Witam was ,przy tak sennej niedzieli.Dzisiaj myślałam ,że zacznę się odbijać od ścian z nudów.Wypiłam kawę,poczytałam książkę w końcu nie wytrzymałam.Mój karton z pierdółkami ,przemówił do mnie "Otwórz mnie".I uległam ,rozwaliłam wszystko na podłodze i postanowiłam spróbować swoich sił w haftowaniu.Co prawda dzisiaj robiłam to zwykłą nicią,ale jutro wybieram się do pasmanterii po mulinę.Może dziewczyny macie jakieś wskazówki albo znacie ciekawe stronki z pierwszymi krokami w tej dziedzinie?Mam super pomysły na biżuterię z haftowanymi wzorami ;-) Po za tym postanowiłam ,że wrócę do malowania na drewnie.
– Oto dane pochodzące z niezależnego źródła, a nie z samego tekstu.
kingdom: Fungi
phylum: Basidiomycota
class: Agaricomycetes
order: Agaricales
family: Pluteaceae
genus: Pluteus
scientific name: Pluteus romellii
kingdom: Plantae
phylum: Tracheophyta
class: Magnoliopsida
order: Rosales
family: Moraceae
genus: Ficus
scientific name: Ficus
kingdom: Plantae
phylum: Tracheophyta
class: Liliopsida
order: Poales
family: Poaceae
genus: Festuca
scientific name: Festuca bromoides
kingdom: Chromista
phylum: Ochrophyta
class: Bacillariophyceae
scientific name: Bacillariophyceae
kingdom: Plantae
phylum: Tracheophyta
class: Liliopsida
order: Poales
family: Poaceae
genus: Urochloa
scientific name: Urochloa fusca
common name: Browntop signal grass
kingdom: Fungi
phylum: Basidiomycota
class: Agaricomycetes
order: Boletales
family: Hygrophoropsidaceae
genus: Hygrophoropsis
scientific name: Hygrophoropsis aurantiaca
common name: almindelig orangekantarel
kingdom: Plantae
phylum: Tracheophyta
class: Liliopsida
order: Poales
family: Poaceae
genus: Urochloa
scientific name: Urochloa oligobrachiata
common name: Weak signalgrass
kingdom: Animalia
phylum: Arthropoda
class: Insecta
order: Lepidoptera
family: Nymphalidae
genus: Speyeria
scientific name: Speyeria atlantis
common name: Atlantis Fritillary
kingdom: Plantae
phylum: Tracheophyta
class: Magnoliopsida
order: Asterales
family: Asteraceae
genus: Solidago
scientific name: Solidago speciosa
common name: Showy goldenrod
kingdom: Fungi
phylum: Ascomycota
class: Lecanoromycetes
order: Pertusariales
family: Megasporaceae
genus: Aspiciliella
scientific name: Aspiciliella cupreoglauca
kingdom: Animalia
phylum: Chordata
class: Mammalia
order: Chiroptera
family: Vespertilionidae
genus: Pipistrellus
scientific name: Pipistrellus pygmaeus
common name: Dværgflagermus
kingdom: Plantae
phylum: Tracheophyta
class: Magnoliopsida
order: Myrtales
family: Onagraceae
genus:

A oto moje pierwsze kroki ,w sumie miał powstać kotek.Niestety wyszedł mi jak kawałek babeczki.Więc powstała mufinka z bitą śmietaną i wisienką ;3
A oto moje pierwsze kroki ,w sumie miał powstać kotek.Niestety wyszedł mi jak kawałek babeczki.Więc powstała mufinka z bitą śmietaną i wisienką ;3
A tutaj nasz mały przeszkadzacz ;-D Czyli zdrabnianym przez nas uroczo małym destroyer'em.
Taki pupilek domowników ...
Następnie skleciłam skromny wisiorek z gołąbkiem i klatką.
Na koniec z działu mola książkowego.Trafiłam na wyprz książek po 9 zł i kupiłam aż dwie.Jedna ma tytuł jak w podrzędnym romansidle,ale jest z działu fantastyki.A druga obyczajowa o Japonii.Czyli to co lubię najbardziej ;-)
Pozdrawiam was serdecznie i dziękuje za każde odwiedziny.